_Saved entries_
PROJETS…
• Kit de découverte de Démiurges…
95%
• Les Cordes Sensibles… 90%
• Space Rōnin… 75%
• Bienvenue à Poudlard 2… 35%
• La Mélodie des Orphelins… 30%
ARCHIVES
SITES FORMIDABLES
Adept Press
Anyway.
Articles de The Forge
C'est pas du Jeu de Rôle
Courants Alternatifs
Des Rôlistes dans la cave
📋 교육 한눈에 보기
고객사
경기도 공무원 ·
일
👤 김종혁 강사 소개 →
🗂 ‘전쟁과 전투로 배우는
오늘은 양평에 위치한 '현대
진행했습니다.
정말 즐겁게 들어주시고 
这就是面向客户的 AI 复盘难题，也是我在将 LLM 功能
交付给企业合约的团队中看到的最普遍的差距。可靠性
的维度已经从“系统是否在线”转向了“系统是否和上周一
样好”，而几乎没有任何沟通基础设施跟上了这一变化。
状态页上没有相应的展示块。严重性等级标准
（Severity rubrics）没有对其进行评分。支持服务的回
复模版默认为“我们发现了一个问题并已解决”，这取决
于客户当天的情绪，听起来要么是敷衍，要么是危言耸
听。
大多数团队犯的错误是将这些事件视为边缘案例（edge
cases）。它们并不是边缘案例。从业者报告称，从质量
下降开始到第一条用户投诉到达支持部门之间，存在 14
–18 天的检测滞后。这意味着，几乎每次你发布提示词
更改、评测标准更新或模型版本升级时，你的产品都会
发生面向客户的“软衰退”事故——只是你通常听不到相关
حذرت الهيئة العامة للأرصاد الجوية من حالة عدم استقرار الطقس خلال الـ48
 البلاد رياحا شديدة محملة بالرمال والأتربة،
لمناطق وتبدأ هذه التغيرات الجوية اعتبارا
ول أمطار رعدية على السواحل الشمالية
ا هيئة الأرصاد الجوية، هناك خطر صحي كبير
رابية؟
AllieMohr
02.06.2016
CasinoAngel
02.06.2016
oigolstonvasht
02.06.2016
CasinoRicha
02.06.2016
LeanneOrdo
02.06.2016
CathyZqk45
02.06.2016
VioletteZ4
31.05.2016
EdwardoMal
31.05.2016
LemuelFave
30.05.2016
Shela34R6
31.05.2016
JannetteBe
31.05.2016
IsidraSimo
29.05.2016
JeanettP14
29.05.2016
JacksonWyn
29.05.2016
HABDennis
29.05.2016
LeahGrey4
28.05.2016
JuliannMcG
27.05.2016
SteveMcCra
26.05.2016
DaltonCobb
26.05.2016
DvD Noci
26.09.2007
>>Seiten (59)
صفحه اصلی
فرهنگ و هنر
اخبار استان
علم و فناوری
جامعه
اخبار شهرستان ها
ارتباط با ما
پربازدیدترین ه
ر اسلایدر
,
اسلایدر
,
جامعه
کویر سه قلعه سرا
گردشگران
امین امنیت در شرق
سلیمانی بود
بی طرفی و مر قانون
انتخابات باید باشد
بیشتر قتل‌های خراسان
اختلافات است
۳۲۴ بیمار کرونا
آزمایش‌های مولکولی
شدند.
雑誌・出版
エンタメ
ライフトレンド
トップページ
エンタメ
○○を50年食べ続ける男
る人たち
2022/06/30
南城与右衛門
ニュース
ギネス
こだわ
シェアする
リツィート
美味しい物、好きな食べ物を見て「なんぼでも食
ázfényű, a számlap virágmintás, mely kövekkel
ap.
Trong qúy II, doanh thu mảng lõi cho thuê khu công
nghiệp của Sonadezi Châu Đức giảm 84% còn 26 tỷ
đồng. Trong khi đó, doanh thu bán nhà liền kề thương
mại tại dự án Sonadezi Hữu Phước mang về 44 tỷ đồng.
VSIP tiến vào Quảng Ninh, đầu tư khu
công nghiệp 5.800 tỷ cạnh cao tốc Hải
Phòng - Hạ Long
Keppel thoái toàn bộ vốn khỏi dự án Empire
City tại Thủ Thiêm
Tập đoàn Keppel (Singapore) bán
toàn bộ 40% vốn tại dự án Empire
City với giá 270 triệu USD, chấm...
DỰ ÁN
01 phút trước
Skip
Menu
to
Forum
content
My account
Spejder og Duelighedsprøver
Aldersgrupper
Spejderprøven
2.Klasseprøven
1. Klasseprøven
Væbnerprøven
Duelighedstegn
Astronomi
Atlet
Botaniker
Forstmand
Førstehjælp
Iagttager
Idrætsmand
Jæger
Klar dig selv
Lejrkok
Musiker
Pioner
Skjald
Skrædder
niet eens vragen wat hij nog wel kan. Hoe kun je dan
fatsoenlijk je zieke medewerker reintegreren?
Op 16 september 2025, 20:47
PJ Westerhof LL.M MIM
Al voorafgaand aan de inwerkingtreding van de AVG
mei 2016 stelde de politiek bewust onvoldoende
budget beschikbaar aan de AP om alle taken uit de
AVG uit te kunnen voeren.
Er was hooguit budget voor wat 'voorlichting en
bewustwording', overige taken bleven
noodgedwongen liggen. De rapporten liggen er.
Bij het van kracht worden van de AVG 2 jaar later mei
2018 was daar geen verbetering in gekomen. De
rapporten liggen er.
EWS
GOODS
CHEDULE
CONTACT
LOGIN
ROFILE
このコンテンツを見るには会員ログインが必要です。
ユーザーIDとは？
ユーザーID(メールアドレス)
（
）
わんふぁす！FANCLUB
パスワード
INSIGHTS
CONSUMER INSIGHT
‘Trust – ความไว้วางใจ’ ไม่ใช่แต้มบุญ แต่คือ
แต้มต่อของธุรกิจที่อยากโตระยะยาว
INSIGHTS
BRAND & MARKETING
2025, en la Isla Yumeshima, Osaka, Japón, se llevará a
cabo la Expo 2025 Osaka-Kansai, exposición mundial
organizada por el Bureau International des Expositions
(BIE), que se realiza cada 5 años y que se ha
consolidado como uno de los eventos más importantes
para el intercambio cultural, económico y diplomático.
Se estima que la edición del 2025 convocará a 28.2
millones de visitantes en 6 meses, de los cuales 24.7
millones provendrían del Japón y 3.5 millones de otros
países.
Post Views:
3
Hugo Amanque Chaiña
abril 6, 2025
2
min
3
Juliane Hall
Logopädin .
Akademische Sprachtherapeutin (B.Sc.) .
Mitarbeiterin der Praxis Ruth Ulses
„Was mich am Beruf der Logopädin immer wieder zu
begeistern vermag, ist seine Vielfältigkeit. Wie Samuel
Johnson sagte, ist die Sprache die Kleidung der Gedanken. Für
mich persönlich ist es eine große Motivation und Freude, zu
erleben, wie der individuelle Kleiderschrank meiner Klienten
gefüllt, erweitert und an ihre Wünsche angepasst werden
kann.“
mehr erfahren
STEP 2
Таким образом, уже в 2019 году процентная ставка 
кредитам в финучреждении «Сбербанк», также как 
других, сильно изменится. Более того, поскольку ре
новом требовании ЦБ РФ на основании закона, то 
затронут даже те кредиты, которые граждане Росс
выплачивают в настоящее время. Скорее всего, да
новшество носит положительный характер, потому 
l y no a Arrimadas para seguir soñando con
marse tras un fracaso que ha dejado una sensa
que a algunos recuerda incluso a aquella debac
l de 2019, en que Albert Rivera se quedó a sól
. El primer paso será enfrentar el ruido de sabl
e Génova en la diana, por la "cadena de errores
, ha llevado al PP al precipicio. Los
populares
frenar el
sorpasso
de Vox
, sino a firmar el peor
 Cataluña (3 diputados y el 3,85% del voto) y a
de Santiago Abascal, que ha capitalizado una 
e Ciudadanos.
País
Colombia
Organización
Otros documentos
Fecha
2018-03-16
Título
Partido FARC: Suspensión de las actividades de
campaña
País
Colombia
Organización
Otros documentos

_Instructions for the task_
Output every record exactly as written, with nothing dropped.

_Written reply_
PROJETS…
• Kit de découverte de Démiurges…
95%
• Les Cordes Sensibles… 90%
• Space Rōnin… 75%
• Bienvenue à Poudlard 2… 35%
• La Mélodie des Orphelins… 30%
ARCHIVES
SITES FORMIDABLES
Adept Press
Anyway.
Articles de The Forge
C'est pas du Jeu de Rôle
Courants Alternatifs
Des Rôlistes dans la cave
📋 교육 한눈에 보기
고객사
경기도 공무원 ·
일
👤 김종혁 강사 소개 →
🗂 ‘전쟁과 전투로 배우는
오늘은 양평에 위치한 '현대
진행했습니다.
정말 즐겁게 들어주시고 
这就是面向客户的 AI 复盘难题，也是我在将 LLM 功能
交付给企业合约的团队中看到的最普遍的差距。可靠性
的维度已经从“系统是否在线”转向了“系统是否和上周一
样好”，而几乎没有任何沟通基础设施跟上了这一变化。
状态页上没有相应的展示块。严重性等级标准
（Severity rubrics）没有对其进行评分。支持服务的回
复模版默认为“我们发现了一个问题并已解决”，这取决
于客户当天的情绪，听起来要么是敷衍，要么是危言耸
听。
大多数团队犯的错误是将这些事件视为边缘案例（edge
cases）。它们并不是边缘案例。从业者报告称，从质量
下降开始到第一条用户投诉到达支持部门之间，存在 14
–18 天的检测滞后。这意味着，几乎每次你发布提示词
更改、评测标准更新或模型版本升级时，你的产品都会
发生面向客户的“软衰退”事故——只是你通常听不到相关
حذرت الهيئة العامة للأرصاد الجوية من حالة عدم استقرار الطقس خلال الـ48
 البلاد رياحا شديدة محملة بالرمال والأتربة،
لمناطق وتبدأ هذه التغيرات الجوية اعتبارا
ول أمطار رعدية على السواحل الشمالية
ا هيئة الأرصاد الجوية، هناك خطر صحي كبير
رابية؟
AllieMohr
02.06.2016
CasinoAngel
02.06.2016
oigolstonvasht
02.06.2016
CasinoRicha
02.06.2016
LeanneOrdo
02.06.2016
CathyZqk45
02.06.2016
VioletteZ4
31.05.2016
EdwardoMal
31.05.2016
LemuelFave
30.05.2016
Shela34R6
31.05.2016
JannetteBe
31.05.2016
IsidraSimo
29.05.2016
JeanettP14
29.05.2016
JacksonWyn
29.05.2016
HABDennis
29.05.2016
LeahGrey4
28.05.2016
JuliannMcG
27.05.2016
SteveMcCra
26.05.2016
DaltonCobb
26.05.2016
DvD Noci
26.09.2007
>>Seiten (59)
صفحه اصلی
فرهنگ و هنر
اخبار استان
علم و فناوری
جامعه
اخبار شهرستان ها
ارتباط با ما
پربازدیدترین ه
ر اسلایدر
,
اسلایدر
,
جامعه
کویر سه قلعه سرا
گردشگران
امین امنیت در شرق
سلیمانی بود
بی طرفی و مر قانون
انتخابات باید باشد
بیشتر قتل‌های خراسان
اختلافات است
۳۲۴ بیمار کرونا
آزمایش‌های مولکولی
شدند.
雑誌・出版
エンタメ
ライフトレンド
トップページ
エンタメ
○○を50年食べ続ける男
る人たち
2022/06/30
南城与右衛門
ニュース
ギネス
こだわ
シェアする
リツィート
美味しい物、好きな食べ物を見て「なんぼでも食
ázfényű, a számlap virágmintás, mely kövekkel
ap.
Trong qúy II, doanh thu mảng lõi cho thuê khu công
nghiệp của Sonadezi Châu Đức giảm 84% còn 26 tỷ
đồng. Trong khi đó, doanh thu bán nhà liền kề thương
mại tại dự án Sonadezi Hữu Phước mang về 44 tỷ đồng.
VSIP tiến vào Quảng Ninh, đầu tư khu
công nghiệp 5.800 tỷ cạnh cao tốc Hải
Phòng - Hạ Long
Keppel thoái toàn bộ vốn khỏi dự án Empire
City tại Thủ Thiêm
Tập đoàn Keppel (Singapore) bán
toàn bộ 40% vốn tại dự án Empire
City với giá 270 triệu USD, chấm...
DỰ ÁN
01 phút trước
Skip
Menu
to
Forum
content
My account
Spejder og Duelighedsprøver
Aldersgrupper
Spejderprøven
2.Klasseprøven
1. Klasseprøven
Væbnerprøven
Duelighedstegn
Astronomi
Atlet
Botaniker
Forstmand
Førstehjælp
Iagttager
Idrætsmand
Jæger
Klar dig selv
Lejrkok
Musiker
Pioner
Skjald
Skrædder
niet eens vragen wat hij nog wel kan. Hoe kun je dan
fatsoenlijk je zieke medewerker reintegreren?
Op 16 september 2025, 20:47
PJ Westerhof LL.M MIM
Al voorafgaand aan de inwerkingtreding van de AVG
mei 2016 stelde de politiek bewust onvoldoende
budget beschikbaar aan de AP om alle taken uit de
AVG uit te kunnen voeren.
Er was hooguit budget voor wat 'voorlichting en
bewustwording', overige taken bleven
noodgedwongen liggen. De rapporten liggen er.
Bij het van kracht worden van de AVG 2 jaar later mei
2018 was daar geen verbetering in gekomen. De
rapporten liggen er.
EWS
GOODS
CHEDULE
CONTACT
LOGIN
ROFILE
このコンテンツを見るには会員ログインが必要です。
ユーザーIDとは？
ユーザーID(メールアドレス)
（
）
わんふぁす！FANCLUB
パスワード
INSIGHTS
CONSUMER INSIGHT
‘Trust – ความไว้วางใจ’ ไม่ใช่แต้มบุญ แต่คือ
แต้มต่อของธุรกิจที่อยากโตระยะยาว
INSIGHTS
BRAND & MARKETING
2025, en la Isla Yumeshima, Osaka, Japón, se llevará a
cabo la Expo 2025 Osaka-Kansai, exposición mundial
organizada por el Bureau International des Expositions
(BIE), que se realiza cada 5 años y que se ha
consolidado como uno de los eventos más importantes
para el intercambio cultural, económico y diplomático.
Se estima que la edición del 2025 convocará a 28.2
millones de visitantes en 6 meses, de los cuales 24.7
millones provendrían del Japón y 3.5 millones de otros
países.
Post Views:
3
Hugo Amanque Chaiña
abril 6, 2025
2
min
3
Juliane Hall
Logopädin .
Akademische Sprachtherapeutin (B.Sc.) .
Mitarbeiterin der Praxis Ruth Ulses
„Was mich am Beruf der Logopädin immer wieder zu
begeistern vermag, ist seine Vielfältigkeit. Wie Samuel
Johnson sagte, ist die Sprache die Kleidung der Gedanken. Für
mich persönlich ist es eine große Motivation und Freude, zu
erleben, wie der individuelle Kleiderschrank meiner Klienten
gefüllt, erweitert und an ihre Wünsche angepasst werden
kann.“
mehr erfahren
STEP 2
Таким образом, уже в 2019 году процентная ставка 
кредитам в финучреждении «Сбербанк», также как 
других, сильно изменится. Более того, поскольку ре
новом требовании ЦБ РФ на основании закона, то 
затронут даже те кредиты, которые граждане Росс
выплачивают в настоящее время. Скорее всего, да
новшество носит положительный характер, потому 
l y no a Arrimadas para seguir soñando con
marse tras un fracaso que ha dejado una sensa
que a algunos recuerda incluso a aquella debac
l de 2019, en que Albert Rivera se quedó a sól
. El primer paso será enfrentar el ruido de sabl
e Génova en la diana, por la "cadena de errores
, ha llevado al PP al precipicio. Los
populares
frenar el
sorpasso
de Vox
, sino a firmar el peor
 Cataluña (3 diputados y el 3,85% del voto) y a
de Santiago Abascal, que ha capitalizado una 
e Ciudadanos.
País
Colombia
Organización
Otros documentos
Fecha
2018-03-16
Título
Partido FARC: Suspensión de las actividades de
campaña
País
Colombia
Organización
Otros documentos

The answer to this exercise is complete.